● **Instructions to follow**:
In the data below, the answer is the run of lines from the line containing "Change in Log Profits" through the line containing "4.6 Reflections on Hope and Poverty Dynamics", both included; print it exactly and nothing else.

● **Materials provided**:
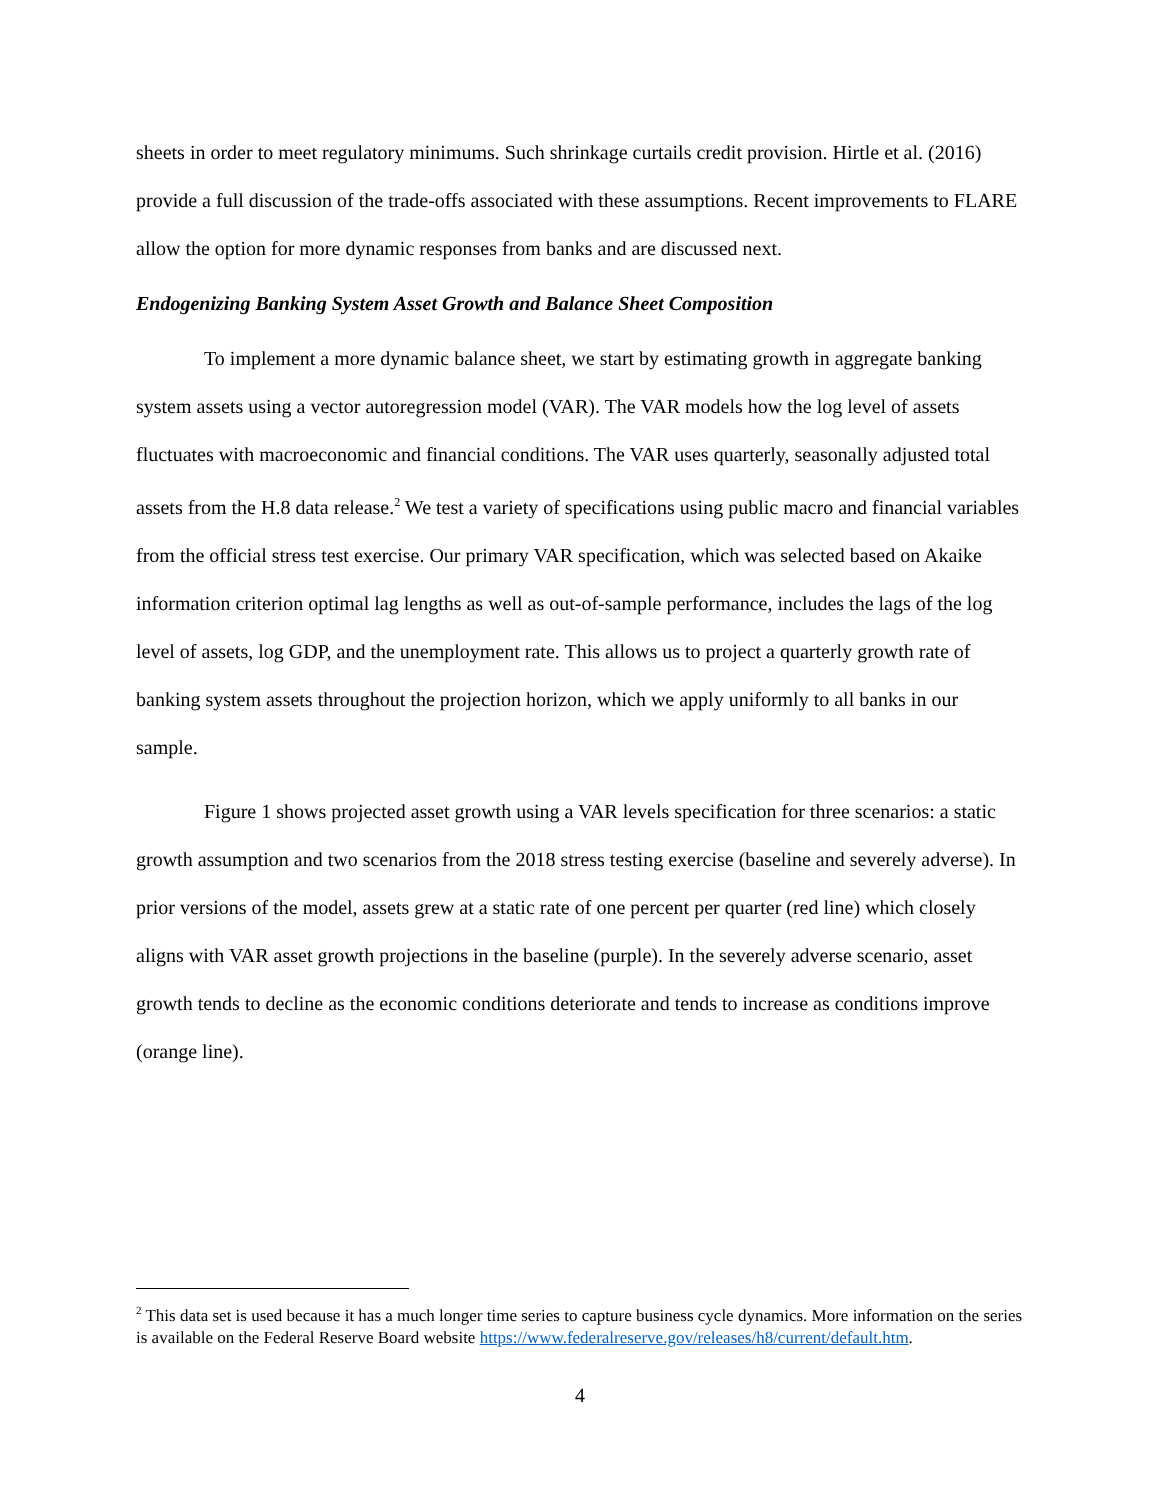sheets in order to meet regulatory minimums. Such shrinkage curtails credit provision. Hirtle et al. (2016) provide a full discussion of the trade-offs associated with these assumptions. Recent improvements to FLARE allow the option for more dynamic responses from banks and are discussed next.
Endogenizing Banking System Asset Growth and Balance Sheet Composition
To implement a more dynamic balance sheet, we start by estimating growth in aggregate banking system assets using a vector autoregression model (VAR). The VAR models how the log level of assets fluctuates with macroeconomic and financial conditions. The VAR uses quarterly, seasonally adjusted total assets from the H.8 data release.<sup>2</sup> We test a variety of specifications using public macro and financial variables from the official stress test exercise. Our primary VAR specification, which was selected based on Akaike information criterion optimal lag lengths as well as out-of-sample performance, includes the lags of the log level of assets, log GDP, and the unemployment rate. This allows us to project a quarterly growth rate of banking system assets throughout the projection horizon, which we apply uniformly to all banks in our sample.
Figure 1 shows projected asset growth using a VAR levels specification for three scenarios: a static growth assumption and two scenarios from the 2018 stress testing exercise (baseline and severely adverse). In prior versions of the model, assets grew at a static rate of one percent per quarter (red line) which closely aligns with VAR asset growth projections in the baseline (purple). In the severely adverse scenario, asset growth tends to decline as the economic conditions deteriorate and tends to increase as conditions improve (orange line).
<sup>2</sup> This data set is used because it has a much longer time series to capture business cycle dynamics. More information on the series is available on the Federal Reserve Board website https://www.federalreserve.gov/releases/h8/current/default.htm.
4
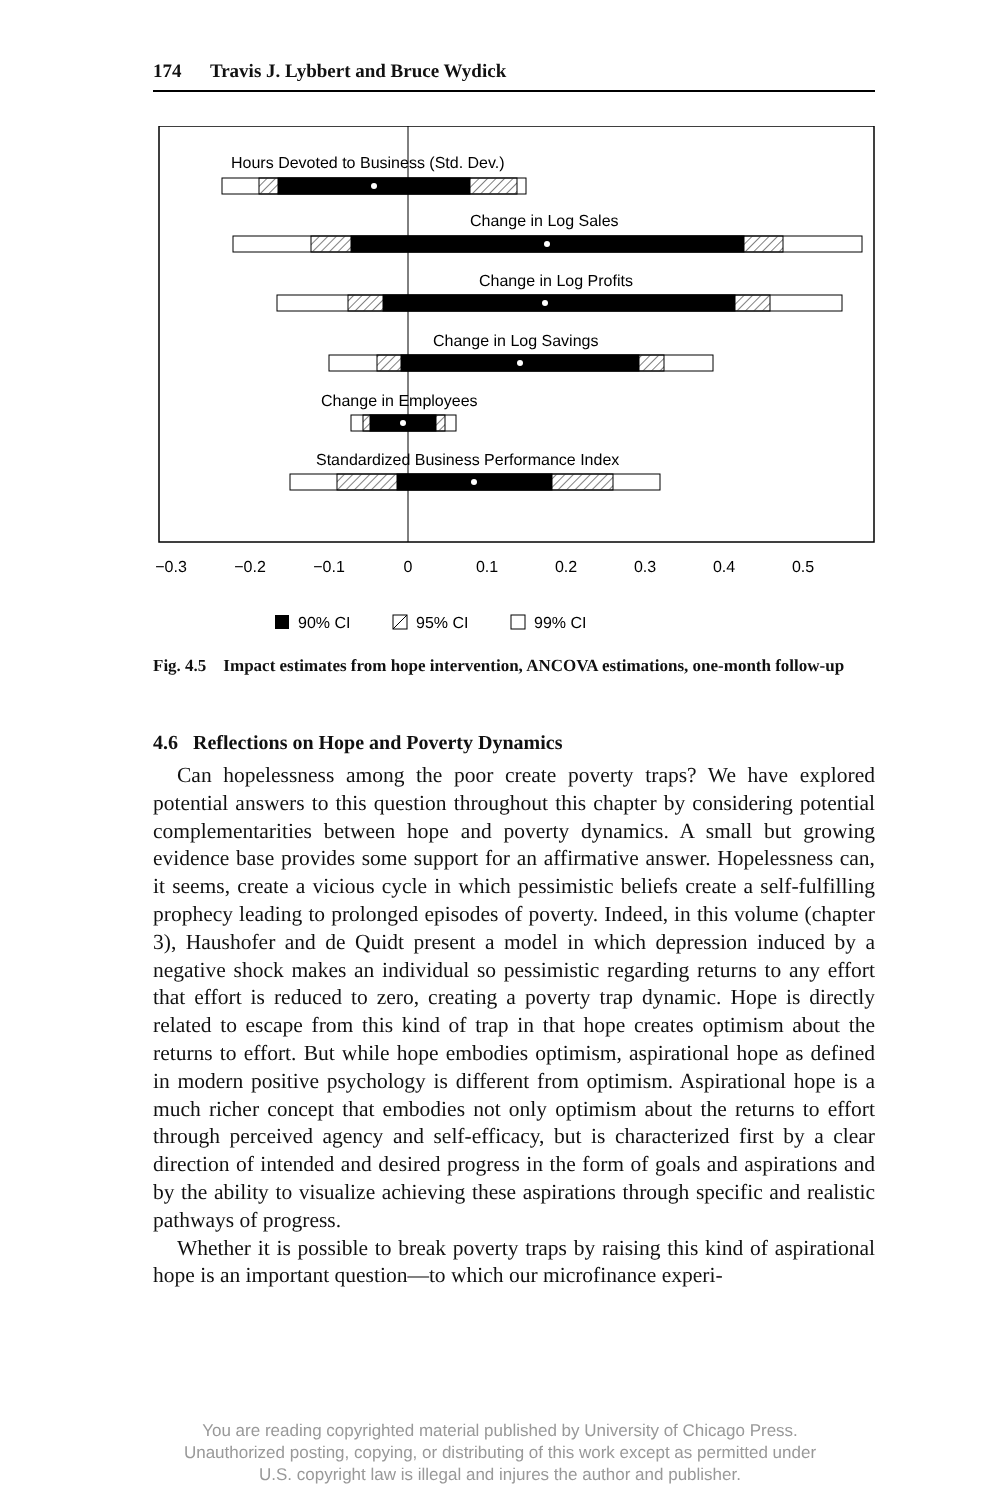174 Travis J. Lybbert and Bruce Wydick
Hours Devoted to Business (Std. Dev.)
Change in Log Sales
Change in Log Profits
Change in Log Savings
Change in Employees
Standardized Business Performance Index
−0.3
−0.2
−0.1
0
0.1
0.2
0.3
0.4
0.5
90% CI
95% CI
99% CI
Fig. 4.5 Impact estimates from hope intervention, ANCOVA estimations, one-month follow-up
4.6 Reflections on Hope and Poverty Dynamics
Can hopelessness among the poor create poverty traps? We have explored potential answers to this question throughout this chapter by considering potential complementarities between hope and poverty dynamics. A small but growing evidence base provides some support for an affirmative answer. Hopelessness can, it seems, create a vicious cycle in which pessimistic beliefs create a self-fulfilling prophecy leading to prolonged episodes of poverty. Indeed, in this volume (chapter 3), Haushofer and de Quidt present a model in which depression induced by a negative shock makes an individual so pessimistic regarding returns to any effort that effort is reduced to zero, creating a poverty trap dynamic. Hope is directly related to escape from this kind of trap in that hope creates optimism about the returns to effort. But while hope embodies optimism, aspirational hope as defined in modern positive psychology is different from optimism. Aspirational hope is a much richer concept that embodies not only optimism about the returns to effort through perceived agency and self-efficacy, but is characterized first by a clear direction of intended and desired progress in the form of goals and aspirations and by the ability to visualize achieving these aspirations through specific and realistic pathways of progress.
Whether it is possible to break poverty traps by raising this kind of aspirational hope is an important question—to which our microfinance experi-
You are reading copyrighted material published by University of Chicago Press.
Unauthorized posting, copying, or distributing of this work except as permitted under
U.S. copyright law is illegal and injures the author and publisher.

● **Result**:
Change in Log Profits
Change in Log Savings
Change in Employees
Standardized Business Performance Index
−0.3
−0.2
−0.1
0
0.1
0.2
0.3
0.4
0.5
90% CI
95% CI
99% CI
Fig. 4.5 Impact estimates from hope intervention, ANCOVA estimations, one-month follow-up
4.6 Reflections on Hope and Poverty Dynamics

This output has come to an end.